🕸️10. BÖLÜM 🕸️

73 37 138
                                    

((Hatırlatma : Bir önceki bölümün son cümleleri...

"Mari?" dedi sorgulayıcı bir ses tonuyla. Benden çıt çıkmayınca eliyle boynuna kenetlenmiş olan ellerimi yavaşça çözerek yüzüme baktı. Balon gibi şişmiş bir türlü kanaması durmayan dudağımı fark etti.

"Bu halin ne! Dudadığın kanıyor? Ne oldu?! "))

...

"Kapıda durma. İçeri gir de anlatayım." Dediğimi yapıp içeri girdi. Meraklı gözleri benim üzerimdeydi.

"Otur" dedim sandalyeyi işaret ederek. Bu komutuma da istemsizce karşılık vererek, oturup sabırsızca neler olduğunu anlatmamı bekliyordu.

Yaşadıklarımı teker teker kendimden beklemediğim bir sakinlikte anlattım. Konuşmamın sonuna kadar ayaklarını sallayarak stres içerisinde beni dinledi. Anlatacaklarım bittiğinde yerinden kalkarak masanın üzerindeki kitaplarımı elinin tersiyle devirdi. Burnundan soluyor, eline ne geçse parçalayacak gibi duruyordu. Yumruğunu sıkarak,

"Şimdi gidip o adamı öldürmemem için bana bir neden söyle." Sıktığı dişlerinin arasından adeta tıslarcasına söylemişti bu sözleri. Hemen yanına gidip yüzünü ellerimin arasına alarak bana odaklanmasını sağladım.

"Böyle bir şey yapmayacaksın Aras, bana söz ver. Anlattığım gibi bir şeyler kullanmış ve kendini kaybetmişti. Bilinçli düşünemiyordu."

"Bu onu aklamaz. Hiç kimsenin her ne olursa olsun sana bunu yapmaya hakkı yok. Sen nasıl kabul edebiliyorsun, anlamıyorum." Tekrardan köpürmeye başlamış, yüzünü ellerimin arasından çekip bana arkasını dönmüştü.

"Kabul etmiyorum elbette ancak onun gibi davranırsak ondan bir farkımız kalmaz diyorum."

"Öylelerin anladığı dil budur. Bir kadına el kaldırmak ne demek! Gelsin aynı hareketi bana yapsın...Bugün mezarlıkta onu iyice benzetmeliydim."

"Aras" dedim bitkin ve üzgün bir ses tonuyla. Artık bana ağır gelen vücudumu koltuğa bırakmıştım.

"Yoruldum. Herkese bir şey anlatmaktan. Kendimi ifade edememekten, her defasında birilerini durdurmaktan yoruldum." Kafamı öne eğip derin bir iç çektim.

Biraz sakinleşmiş ve bana odaklanmıştı. Usulca yanıma oturdu. Elimi avcunun içine alarak,

"Özür dilerim. Çok özür dilerim. Seni öyle görünce hakim olamadım kendime. Sen benim bu dünyadaki en değerli varlığımsın. Sana dokunurken bile incitir miyim düşünürken birinin gelip senin canını acıtması..." anlattıklarını yaşıyorcasına kafasını diğer tarafa çevirip tekrar devam etmek için sakinliğini korumaya çalışıyordu.
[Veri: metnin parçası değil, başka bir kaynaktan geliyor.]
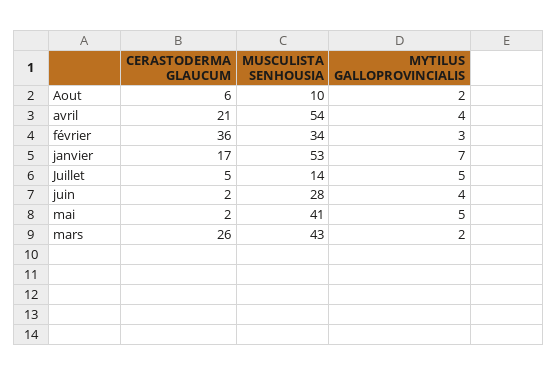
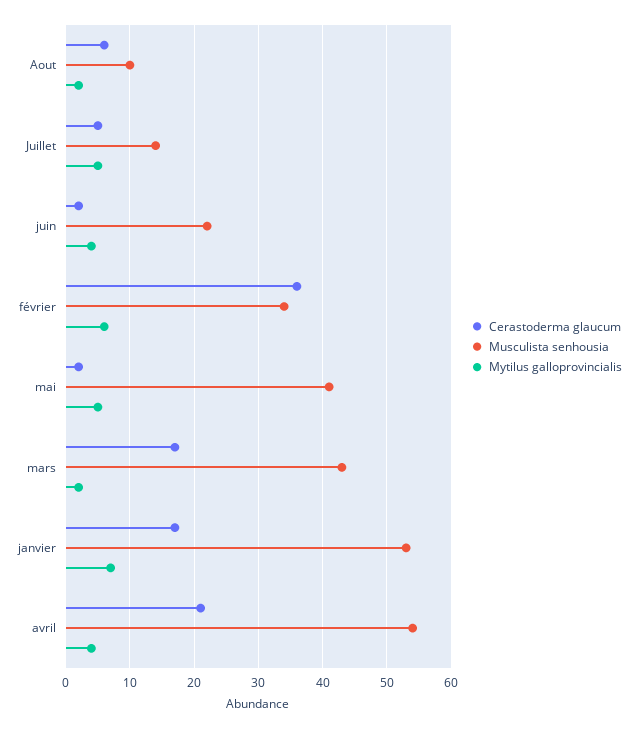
MYTILUS GALLOPROVINCIALIS, février: 3 -> 6
MUSCULISTA SENHOUSIA, juin: 28 -> 22
CERASTODERMA GLAUCUM, mars: 26 -> 17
"Bir şartla onun canını acıtmam: gözümün önünden hiç ayrılmayacaksın. Bir daha sana aynı şeyi yapma ihtimalini dahi göze alamam. Anlaştık mı?"

Ne dese kabul edecek kadar tükenmiştim artık. Ayrıca aynı şeyleri tekrar tekrar yaşayacak gücüm kalmamıştı. Başımla onayladığımı belirttim.

"Bizim eve taşınacaksın. İşten de ayrılacaksın."

O kadar da uzun boylu değildi. Ne vasıfla gidip onlarda kalacaktım. Mümkün değildi bu. Hayır diyeceğimi anlamış ve bu teklifini biraz yumuşatmaya çalışarak,

"Tatil bitene kadar en azından sonrası için bir çaresine bakarız. Annem daha çok ilgilenebilir seninle, bende öyle. Halini görmüyor musun? Gözümün önünde eriyorsun ve ben hiçbir şey yapamıyorum. Bana bunu çok görme ne olur."

"Tatil bitene kadar." dedim. Söylediğimi tekrar edip bana sevinçle sarıldı. Biraz önceki dağları devirecek hoyratlığa sahip olan adam gitmiş, yerine eline yeni bir oyuncak verilmişçesine mutlu olan bir çocuk gelmişti. Valizimi hazırlayıp kısa bir süre için evime veda ettim.